Page extract:
####

Proposed change to Dynamic library: mark it unsafe

Alastair David Reid reid@cs.utah.edu
20 Aug 2001 15:46:04 -0600


This morning, there was a bug report on the ghc bug list reporting
that they were able to crash ghci using a bad instance of typeOf (a
method in Dynamic/Typeable).  The report recognised that the problem
was in the instance decl but wasn't sure exactly what was wrong or
what the rules were.  This report got me thinking...

The Haskell libraries are fairly consistent about using the word
"unsafe" on any function which could break type safety, referential
transparency, etc. if misused.  An exception to this is the typeOf
method which the Dynamic library blindly assumes you have defined
correctly.  Lacking the hint that this is an "unsafe" feature,
beginners could well believe that any definition they use will work
(meaning "not crash Haskell") when, in fact, there are a bunch of
subtle issues in how it interacts with polymorphism.

An obvious fix would be to change the method name from "typeOf" to
"unsafeTypeOf" - reflecting the fact that a bad definition breaks type
safety and can lead to segmentation faults.  But this wrongly labels
uses of typeOf as being unsafe when it's definitions which are
(potentially) unsafe.  We can avoid this problem by separating
definitions from uses.

####

(Dataset entries)
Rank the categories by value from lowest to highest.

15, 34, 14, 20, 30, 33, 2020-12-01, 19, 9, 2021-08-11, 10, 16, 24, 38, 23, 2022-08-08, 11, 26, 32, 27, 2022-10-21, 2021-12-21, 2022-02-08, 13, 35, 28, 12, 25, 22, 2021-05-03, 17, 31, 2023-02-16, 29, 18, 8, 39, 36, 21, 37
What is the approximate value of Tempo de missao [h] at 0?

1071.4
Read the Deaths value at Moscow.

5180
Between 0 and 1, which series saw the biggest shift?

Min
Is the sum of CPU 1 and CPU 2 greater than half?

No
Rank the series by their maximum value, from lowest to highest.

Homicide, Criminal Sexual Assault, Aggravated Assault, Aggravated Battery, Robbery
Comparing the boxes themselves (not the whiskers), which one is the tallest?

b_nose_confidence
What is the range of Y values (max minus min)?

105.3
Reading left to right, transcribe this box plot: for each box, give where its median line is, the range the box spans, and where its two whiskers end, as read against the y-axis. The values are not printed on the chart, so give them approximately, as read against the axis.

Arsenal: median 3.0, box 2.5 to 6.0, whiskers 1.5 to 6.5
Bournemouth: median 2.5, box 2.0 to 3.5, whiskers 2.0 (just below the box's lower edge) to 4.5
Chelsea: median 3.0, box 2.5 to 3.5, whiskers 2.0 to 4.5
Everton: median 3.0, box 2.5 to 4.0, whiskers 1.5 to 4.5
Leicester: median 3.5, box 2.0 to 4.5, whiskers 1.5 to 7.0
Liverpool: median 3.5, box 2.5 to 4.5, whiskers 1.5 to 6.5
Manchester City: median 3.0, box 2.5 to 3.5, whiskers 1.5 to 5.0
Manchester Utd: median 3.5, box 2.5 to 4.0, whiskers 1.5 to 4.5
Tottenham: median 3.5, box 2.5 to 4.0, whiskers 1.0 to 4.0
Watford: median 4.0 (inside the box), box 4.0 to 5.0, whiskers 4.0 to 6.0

####

Parts of the exercise:
1. List every distinct word or phrase that the Dynamic library post puts inside double quotation marks.
2. Write the next part of the Dynamic library post, picking up after its final sentence.
These lines come from a separate source and are unrelated to the Dynamic library post.

Task answers:
1.
- unsafe
- not crash Haskell
- typeOf
- unsafeTypeOf

2.
Proposal:

  Replace the class:

    class Typeable a where typeOf :: a -> Type

  with:

    typeOf :: Typeable a => a -> Type
    typeOf = unsafeTypeOf

    class Typeable a where unsafeTypeOf :: a -> Type

  All existing calls of typeOf should be left as they are.
  All existing instance declarations should be changed to define
  unsafeTypeOf instead.

We also need to clarify the rules for writing correct definitions.  
I propose the following concise (but non-constructive) rules:

1) New instances must preserve the invariant that for all values x and
   y with monomorphic types,

     typeOf x == typeOf y  iff  x and y have the same type.

  It is not sufficient for the types of x and y to have the same
  representation or to be isomorphic - they have to be considered
  identical by the Haskell type system.  [This last sentence is
  redundant but may be helpful.]
  
2) For any (possibly bottom) value x whose type is an instance of
   Typeable,
  
     typeOf x /= _|_ and does not raise an exception
  
Examples of valid and invalid definitions would also be useful.